November 19, 2009 · 1 Comment

A Serious Man, Joel Coen, Ethan Coen, 2009

shrink-wrap for the soul

HOOK: Is the cat in the house, dead or alive?

 LINE:  “Even though you can’t ever figure anything out, you will be responsible for it on the midterm.”

 SINKER: How can someone ‘who hasn’t done anything’ be blamed for everything? A Book of Job treat with a razor hidden in it. 

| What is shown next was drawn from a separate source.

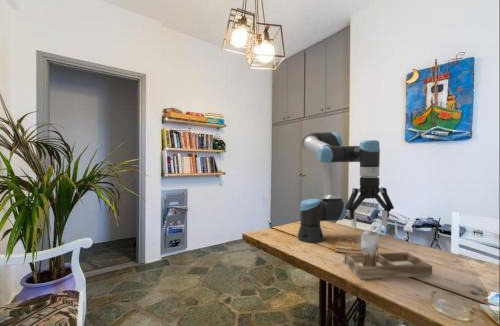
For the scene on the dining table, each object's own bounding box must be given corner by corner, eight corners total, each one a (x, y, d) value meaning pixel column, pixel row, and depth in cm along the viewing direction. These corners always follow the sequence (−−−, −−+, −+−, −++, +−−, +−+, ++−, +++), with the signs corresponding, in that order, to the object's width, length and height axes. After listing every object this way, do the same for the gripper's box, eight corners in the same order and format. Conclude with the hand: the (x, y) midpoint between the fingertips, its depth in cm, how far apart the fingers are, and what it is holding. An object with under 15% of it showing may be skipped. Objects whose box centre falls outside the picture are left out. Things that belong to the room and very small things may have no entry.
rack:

JOHN: As our friend Bob (at Coffeespew) points out the new suburbs of the fifties and sixties are old territory for authors like John Updike. So why do the Coen brothers revisit them (other than the fact that this is where they grew up in one around Minneapolis)? I think there’s a broader question concerned with the difference between comedy and drama—a line they’ve crossed with mixed results in the past. In drama we in the audience want to identify with the protagonist, feel that what is happening to him is happening to us. We are curious and relieved (even if things turn out badly, “It is only a movie.”). Comedy requires more distance. We recognize the situations but want to laugh at the characters, not ourselves. Whether or not the Coens relate to the Larry Gopnik character (superbly played by newcomer Michael Stuhlbarg in a career launching performance), we don’t, even if the fact that this involves his Jewishness makes it a bit of an uncomfortable laugh. The genius of this film is that it doesn’t stay in the mid sixties. The last moments, like impending doom, roll out at us today. I found the movie funny, at times stereotyped and slow, but ultimately a masterpiece that leaves you gasping.

GO GO GO GO (4 GOs out of four) 

SPANKY: The fact that you have to do all this rationalizing, John, seems to me to indicate that the film isn’t making it on its own terms (like Fargo). We can debate great films, like those of Bergman and Fellini, all night, but whether or not we do they stand as great films. This one has some magical moments: the sequence with the young rabbi, the tale of the message on the teeth of the Jewish dentist’s client, Sly Abelman—beautifully played by Fred Melamed—even the dark, sub-titled prologue. And I agree, the shift of vantage point from the father to his son toward the end gives the conclusion knock-out power. But it also seems to me the movie has to work a little harder than it should have to. And we in the audience do too. Plus the two-dimensional, hair-washing daughter, the Jewish lawyers, the Nazi-like neighbors and the desperate housewife next door…com’on. This may be much better than their other recent movies, but the Coen boys are still a long way from home.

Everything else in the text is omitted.